I think that it'll calculate the private key, which you can then smuggle out
to another file before you're supposed to be able to?

The CVE number is just reserved at the time I'm posting this:
[http://cve.mitre.org/cgi-
bin/cvename.cgi?name=2014-2734](http://cve.mitre.org/cgi-
bin/cvename.cgi?name=2014-2734)

Maybe in a few hours we'll have more information.

------
jvdh
As far as I understand it this has very little impact on the security of
OpenSSL and can only be abused by someone with access to a signing system (and
then you have more problems anyway).

What happens is that during the signing phase the certificate up the chain is
read and checked, then during the generation this root certificate can be
swapped out form underneath the process, and the generation proceeds as if
nothing happened.

This means that the newly inserted root certificate is inserted into the chain
of trust, while it was not explicitly added.

------
adrienthebo
I have a couple realizations from this.

First off, at some point I became the person that would dig into a PoC for
Ruby/OpenSSL/X509 bugs for hours.
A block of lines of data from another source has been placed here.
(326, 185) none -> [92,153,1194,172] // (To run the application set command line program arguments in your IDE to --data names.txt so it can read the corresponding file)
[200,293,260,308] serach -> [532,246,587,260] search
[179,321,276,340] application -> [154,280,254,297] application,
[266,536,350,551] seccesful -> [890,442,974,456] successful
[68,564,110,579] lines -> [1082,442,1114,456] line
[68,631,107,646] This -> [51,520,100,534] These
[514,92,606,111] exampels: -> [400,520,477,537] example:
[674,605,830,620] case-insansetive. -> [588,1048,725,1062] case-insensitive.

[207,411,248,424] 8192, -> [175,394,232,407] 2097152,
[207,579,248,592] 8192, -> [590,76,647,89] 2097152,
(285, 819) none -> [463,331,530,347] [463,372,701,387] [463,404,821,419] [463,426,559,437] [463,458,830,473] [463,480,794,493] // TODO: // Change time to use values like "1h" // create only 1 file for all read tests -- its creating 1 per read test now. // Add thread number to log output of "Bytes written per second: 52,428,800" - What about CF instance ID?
I've become a monster.

Secondly, I think that this is entirely wrong.

Standard disclaimer: I'm not a professional cryptographer. I have had to beat
my head against ruby and the OpenSSL x509 bindings, so I know enough to
probably make some very wrong statements.
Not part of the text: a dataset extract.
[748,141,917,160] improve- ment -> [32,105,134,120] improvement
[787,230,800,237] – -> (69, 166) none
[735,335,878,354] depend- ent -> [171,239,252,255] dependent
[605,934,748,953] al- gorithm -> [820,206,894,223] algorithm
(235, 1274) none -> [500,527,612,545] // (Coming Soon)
That being said, the PoC is full of glaring errors. The ctx and cipher objects
are created but never used. the Extension Factory is created and then entirely
ignored because it's only used for the #issuer_certificate method. In
addition, x509v3 extensions aren't used in any way during this PoC, so it has
no reason to be there. And that's just the beginning.
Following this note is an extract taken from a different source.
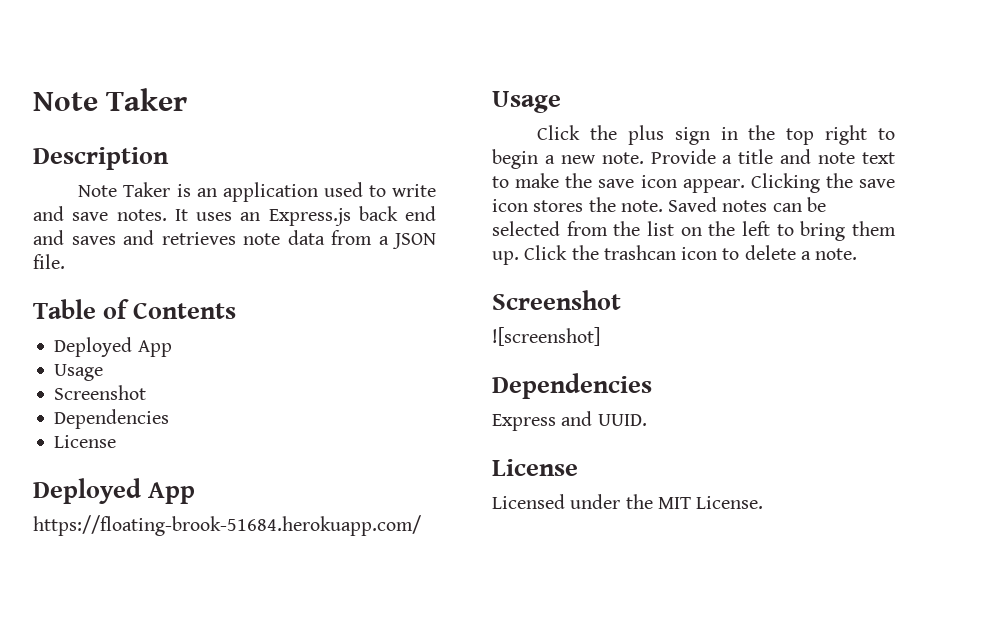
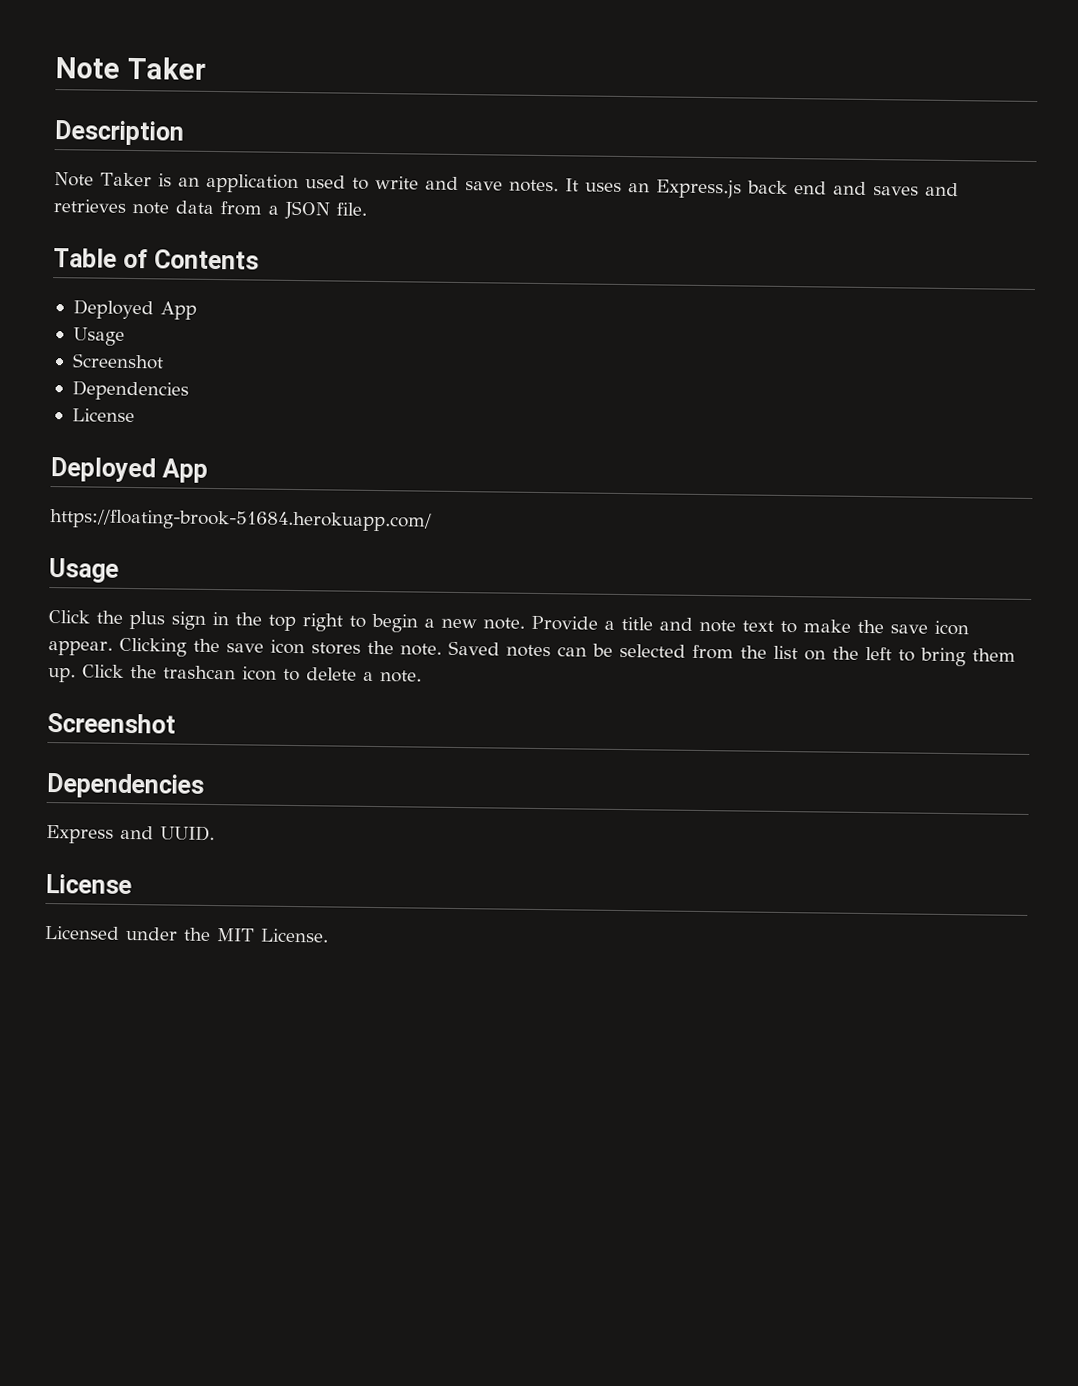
[492,327,600,346] // ![screenshot] -> (176, 723) none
I went through and picked apart the code in small bits to remove obfuscation
and unnecessary actions while preserving the displayed output. Here's the
massively cleaned up version:

    
    
      #!/usr/bin/env ruby
      
      require 'openssl'
      
      key = OpenSSL::PKey::RSA.new(2048)
      puts "Spoof must be in PEM format and saved as ca.pem"
      raw = File.read "ca.pem"
      ca_cert = OpenSSL::X509::Certificate.new raw
      
      puts "before we sign the cert: #{ca_cert.verify(key)}"
      ca_cert.sign(key, OpenSSL::Digest::SHA1.new)
      puts "after we sign the cert: #{ca_cert.verify(key)}"
      
      puts "Hijacked Certificate with chainloaded key saved  @ #{ca_cert.serial}.pem"
      printf "Verifying Keys Intergity: "
      puts  ca_cert.verify(key)
    

This removes all the variable duplications, doesn't write files because they
have absolutely no impact on the behavior, and still displays the same output
as the given PoC.

With a few final modifications it looks like this:

    
    
      #!/usr/bin/env ruby
      
      require 'openssl'
      
      key = OpenSSL::PKey::RSA.new(2048)
      ca_cert = OpenSSL::X509::Certificate.new(File.read("ca.pem"))
      
      puts "before we sign the cert: #{ca_cert.verify(key)}"
      ca_cert.sign(key, OpenSSL::Digest::SHA1.new)
      puts "after we sign the cert: #{ca_cert.verify(key)}"
    

So what we've managed to demonstrate is that you can as a matter of fact sign
SSL certificates with a private key.

Once again I may have _entirely_ missed the point on this and deleted a subtle
line that had a major effect on the code. However with the sheer number of
lines that were purely cargo culted for SSL implementations, I really think
that this isn't an issue. I have an entire history of how I started with the
original PoC and how I converted it to the above examples at
[https://github.com/adrienthebo/cve-2014-2734](https://github.com/adrienthebo/cve-2014-2734)
; please check it out if you think I made a mistake in my work.